▸ Exercises to complete
A. Revise the entries from their first line through the line containing "-0.002596, -0.164259, 1.046156]]", replacing "Digits" with "Precision" and leaving everything else unchanged.
B. Resume the walkthrough on calculating and plotting NDVI from satellite bands, picking up right after its final line.

▸ Document extract

┄┄┄┄┄┄┄┄┄┄

The image covers an area with a bounding box of [10.722394904433058, 40.69369269987787, 13.472045876637816, 42.80903201136925].
The image has a resolution of [8031, 7931] pixels and uses the EPSG:32633 coordinate reference system.
The percentage of cloud cover in the image is 2.4% over the entire image.

Fetch bands 4 and 5 from IPFS (Red and NIR)#

[4]:
red_band = my_client.getAssetFromItem(item, "red")
nir_band = my_client.getAssetFromItem(item, "nir08")

print(f"Red band CID: {red_band}")
print(f"NIR band CID: {nir_band}")
Fetching QmXyXkdvj7spdfyFTtdq6PGHo7QFK8YcJCQHeJC88CXwHa
Fetching QmcD4krqqBEN2KCtdebeUP9VQXjKxu9mJbDo8retBjbDEV
Red band CID: QmXyXkdvj7spdfyFTtdq6PGHo7QFK8YcJCQHeJC88CXwHa
NIR band CID: QmcD4krqqBEN2KCtdebeUP9VQXjKxu9mJbDo8retBjbDEV

Download Assets from IPFS and transform the image an NP array#

This could take awhile depending on your internet connection and the number of IPFS peers you are connected to.

[5]:
red_band_np = red_band.to_np_ndarray()
nir_band_np = nir_band.to_np_ndarray()

Calculate NDVI#

Now, we can calculate the NDVI using the loaded numpy arrays. The forumula we are using for NDVI is straight from the USGS website. We will also add a small value to the denominator to avoid divide by zero errors because there is a chance that the red and NIR bands will have the same value in a given pixel.

[6]:
eps = 0.0001 # Avoid divide by zero errors
ndvi = (nir_band_np - red_band_np) / (nir_band_np + red_band_np + eps)

Plot NDVI#

With the NDVI calculated, we can plot the NDVI image using matplotlib.

[8]:
fig, ax = plt.subplots(figsize=(10, 10))

# Remove the axes
ax.set_xticks([])
ax.set_yticks([])

# Set the color map to the min and max values of NDVI
ndvi_min, ndvi_max = np.min(ndvi), np.max(ndvi)
norm = colors.Normalize(vmin=ndvi_min, vmax=ndvi_max)

# Use the normalization object for the image and the color map
green_color_map = colormaps["Greens"]
green_ndvi = green_color_map(norm(ndvi))

img = ax.imshow(green_ndvi)
ax.set_title("NDVI Plot")

cax = fig.add_axes([0.9, 0.15, 0.03, 0.7])

┄┄┄┄┄┄┄┄┄┄

▸ Records for this exercise
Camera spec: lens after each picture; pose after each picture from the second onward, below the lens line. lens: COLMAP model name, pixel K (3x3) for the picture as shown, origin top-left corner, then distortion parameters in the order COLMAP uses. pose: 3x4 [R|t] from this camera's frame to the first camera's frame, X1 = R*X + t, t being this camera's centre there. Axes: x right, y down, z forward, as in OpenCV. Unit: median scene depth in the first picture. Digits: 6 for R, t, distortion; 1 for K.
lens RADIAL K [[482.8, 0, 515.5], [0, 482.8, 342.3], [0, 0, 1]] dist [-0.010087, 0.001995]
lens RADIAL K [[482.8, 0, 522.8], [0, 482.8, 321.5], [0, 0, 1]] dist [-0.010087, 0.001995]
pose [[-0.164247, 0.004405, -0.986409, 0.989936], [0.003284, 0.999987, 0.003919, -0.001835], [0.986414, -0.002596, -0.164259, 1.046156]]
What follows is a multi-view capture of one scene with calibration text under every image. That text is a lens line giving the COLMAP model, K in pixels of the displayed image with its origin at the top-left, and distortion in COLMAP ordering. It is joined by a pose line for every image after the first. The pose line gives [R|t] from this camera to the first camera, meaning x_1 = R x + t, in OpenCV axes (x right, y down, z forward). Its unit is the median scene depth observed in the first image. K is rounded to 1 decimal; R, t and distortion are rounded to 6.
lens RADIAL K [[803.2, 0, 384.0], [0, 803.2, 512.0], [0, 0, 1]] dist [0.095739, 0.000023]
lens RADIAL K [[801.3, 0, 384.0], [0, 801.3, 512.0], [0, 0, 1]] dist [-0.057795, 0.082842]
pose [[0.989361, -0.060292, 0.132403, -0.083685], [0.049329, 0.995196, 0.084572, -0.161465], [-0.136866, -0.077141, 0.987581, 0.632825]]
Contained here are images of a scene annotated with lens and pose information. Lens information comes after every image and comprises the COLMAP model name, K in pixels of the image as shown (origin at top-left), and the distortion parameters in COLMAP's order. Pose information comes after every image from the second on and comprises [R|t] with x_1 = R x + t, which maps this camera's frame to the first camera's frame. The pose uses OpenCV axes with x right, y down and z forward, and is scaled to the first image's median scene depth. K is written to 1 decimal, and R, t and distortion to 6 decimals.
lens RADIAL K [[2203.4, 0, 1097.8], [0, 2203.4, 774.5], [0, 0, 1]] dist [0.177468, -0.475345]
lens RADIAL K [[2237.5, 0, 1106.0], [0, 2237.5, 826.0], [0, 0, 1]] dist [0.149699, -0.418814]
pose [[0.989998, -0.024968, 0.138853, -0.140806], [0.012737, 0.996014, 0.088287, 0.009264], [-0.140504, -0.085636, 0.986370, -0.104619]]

┄┄┄┄┄┄┄┄┄┄

▸ Answers given
A.
Camera spec: lens after each picture; pose after each picture from the second onward, below the lens line. lens: COLMAP model name, pixel K (3x3) for the picture as shown, origin top-left corner, then distortion parameters in the order COLMAP uses. pose: 3x4 [R|t] from this camera's frame to the first camera's frame, X1 = R*X + t, t being this camera's centre there. Axes: x right, y down, z forward, as in OpenCV. Unit: median scene depth in the first picture. Precision: 6 for R, t, distortion; 1 for K.
lens RADIAL K [[482.8, 0, 515.5], [0, 482.8, 342.3], [0, 0, 1]] dist [-0.010087, 0.001995]
lens RADIAL K [[482.8, 0, 522.8], [0, 482.8, 321.5], [0, 0, 1]] dist [-0.010087, 0.001995]
pose [[-0.164247, 0.004405, -0.986409, 0.989936], [0.003284, 0.999987, 0.003919, -0.001835], [0.986414, -0.002596, -0.164259, 1.046156]]

B.
cb = plt.colorbar(plt.cm.ScalarMappable(norm=norm, cmap=green_color_map), cax=cax, orientation='vertical')
cb.set_label("NDVI")

plt.show()
../_images/notebooks_NDVI_STAC_IPFS_29_0.png

Add plot image to IPFS#

Now, let’s add the plot to our local IPFS node! In order to do that, we need to save this plot as bytes and then we can use client.uploadToIPFS to add the bytes to IPFS. This function will return the IPFS CID for the image.

[11]:
def save_plot_to_buffer(plot: plt.Figure) -> bytes:
    buffer = BytesIO()
    plot.savefig(buffer, format='jpeg')
    buffer.seek(0)
    return buffer.getvalue()

plot_buffer = save_plot_to_buffer(fig)
plot_cid = my_client.uploadToIPFS(bytes_data=plot_buffer)
print(f"Plot CID: {plot_cid}")
Plot CID: QmXpp3j5jMCAhqsfqLVD3RZ9QE6BsGLAxnfr3z1rdZzNkF

Fetch plot image from IPFS and display it#

Now that we have the plot saved to IPFS, we can fetch it from our local node using the CID hash. We can then display the image using matplotlib.

[12]:
plot_image = my_client.getFromCID(plot_cid)
img = pil_image.open(BytesIO(plot_image))
display(img)
../_images/notebooks_NDVI_STAC_IPFS_33_0.png

Conclusion#

In this blog post, we demonstrated how to calculate NDVI on Landsat 9 imagery using IPFS in a Jupyter notebook. By leveraging IPFS in place of traditional storage systems, we can benefit from content-addressing and decentralization. These features lead to faster data access, improved data persistence, and more efficient storage, highlighting the potential of IPFS in geospatial workflows.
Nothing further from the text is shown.